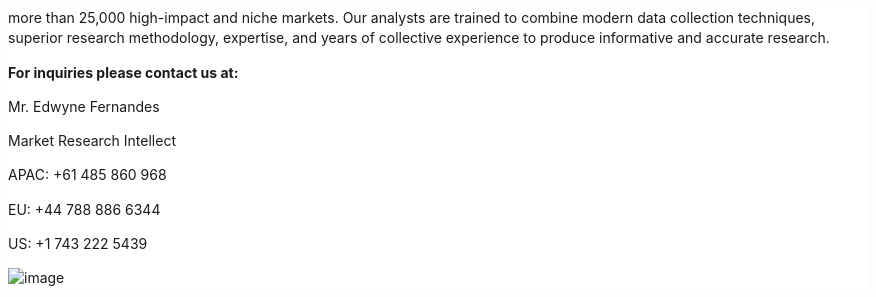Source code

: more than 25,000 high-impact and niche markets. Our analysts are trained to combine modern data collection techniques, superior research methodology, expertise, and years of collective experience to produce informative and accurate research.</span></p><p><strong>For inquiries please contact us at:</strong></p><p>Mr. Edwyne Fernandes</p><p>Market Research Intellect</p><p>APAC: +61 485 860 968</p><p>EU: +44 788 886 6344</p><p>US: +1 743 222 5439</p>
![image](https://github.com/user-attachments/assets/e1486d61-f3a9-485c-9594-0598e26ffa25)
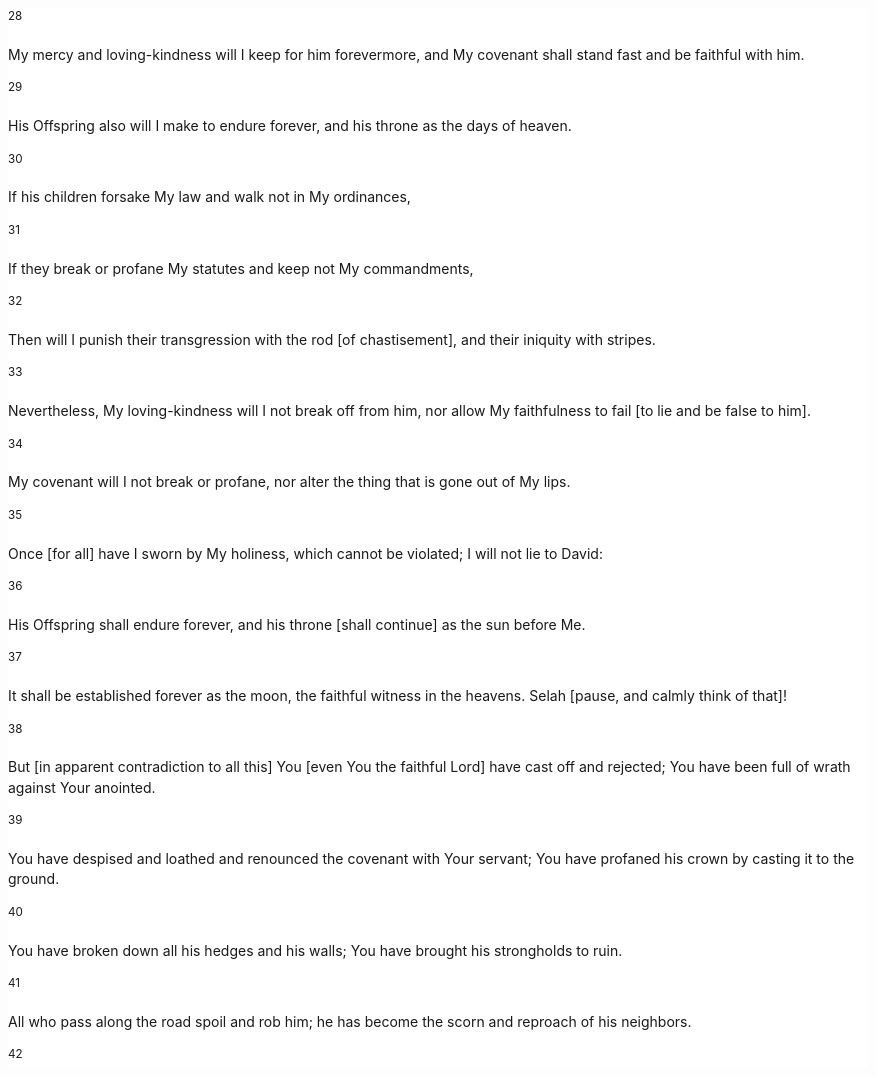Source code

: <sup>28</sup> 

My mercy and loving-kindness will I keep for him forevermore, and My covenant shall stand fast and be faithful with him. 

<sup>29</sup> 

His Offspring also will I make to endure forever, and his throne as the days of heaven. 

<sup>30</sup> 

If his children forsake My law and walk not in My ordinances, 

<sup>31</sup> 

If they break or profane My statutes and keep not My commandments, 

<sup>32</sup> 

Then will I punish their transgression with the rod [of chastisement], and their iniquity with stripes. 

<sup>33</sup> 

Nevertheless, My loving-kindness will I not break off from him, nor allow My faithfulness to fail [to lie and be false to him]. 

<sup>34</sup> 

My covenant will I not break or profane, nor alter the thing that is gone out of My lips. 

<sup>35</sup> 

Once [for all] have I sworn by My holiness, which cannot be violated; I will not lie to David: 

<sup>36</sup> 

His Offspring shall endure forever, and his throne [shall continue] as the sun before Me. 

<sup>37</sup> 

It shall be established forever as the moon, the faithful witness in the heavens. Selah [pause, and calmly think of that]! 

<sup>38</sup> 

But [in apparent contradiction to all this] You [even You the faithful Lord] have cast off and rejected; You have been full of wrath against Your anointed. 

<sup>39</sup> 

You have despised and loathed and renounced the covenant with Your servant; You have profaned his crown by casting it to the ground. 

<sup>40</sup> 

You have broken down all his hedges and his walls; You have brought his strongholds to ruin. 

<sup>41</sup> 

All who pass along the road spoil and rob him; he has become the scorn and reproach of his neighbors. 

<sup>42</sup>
=====
Action item: Make an exact copy of the listing. Do not carry over its pictures.

Answer area:
Source code

: more than 25,000 high-impact and niche markets. Our analysts are trained to combine modern data collection techniques, superior research methodology, expertise, and years of collective experience to produce informative and accurate research.</span></p><p><strong>For inquiries please contact us at:</strong></p><p>Mr. Edwyne Fernandes</p><p>Market Research Intellect</p><p>APAC: +61 485 860 968</p><p>EU: +44 788 886 6344</p><p>US: +1 743 222 5439</p>
![image](https://github.com/user-attachments/assets/e1486d61-f3a9-485c-9594-0598e26ffa25)
Source code

: <sup>28</sup> 

My mercy and loving-kindness will I keep for him forevermore, and My covenant shall stand fast and be faithful with him. 

<sup>29</sup> 

His Offspring also will I make to endure forever, and his throne as the days of heaven. 

<sup>30</sup> 

If his children forsake My law and walk not in My ordinances, 

<sup>31</sup> 

If they break or profane My statutes and keep not My commandments, 

<sup>32</sup> 

Then will I punish their transgression with the rod [of chastisement], and their iniquity with stripes. 

<sup>33</sup> 

Nevertheless, My loving-kindness will I not break off from him, nor allow My faithfulness to fail [to lie and be false to him]. 

<sup>34</sup> 

My covenant will I not break or profane, nor alter the thing that is gone out of My lips. 

<sup>35</sup> 

Once [for all] have I sworn by My holiness, which cannot be violated; I will not lie to David: 

<sup>36</sup> 

His Offspring shall endure forever, and his throne [shall continue] as the sun before Me. 

<sup>37</sup> 

It shall be established forever as the moon, the faithful witness in the heavens. Selah [pause, and calmly think of that]! 

<sup>38</sup> 

But [in apparent contradiction to all this] You [even You the faithful Lord] have cast off and rejected; You have been full of wrath against Your anointed. 

<sup>39</sup> 

You have despised and loathed and renounced the covenant with Your servant; You have profaned his crown by casting it to the ground. 

<sup>40</sup> 

You have broken down all his hedges and his walls; You have brought his strongholds to ruin. 

<sup>41</sup> 

All who pass along the road spoil and rob him; he has become the scorn and reproach of his neighbors. 

<sup>42</sup>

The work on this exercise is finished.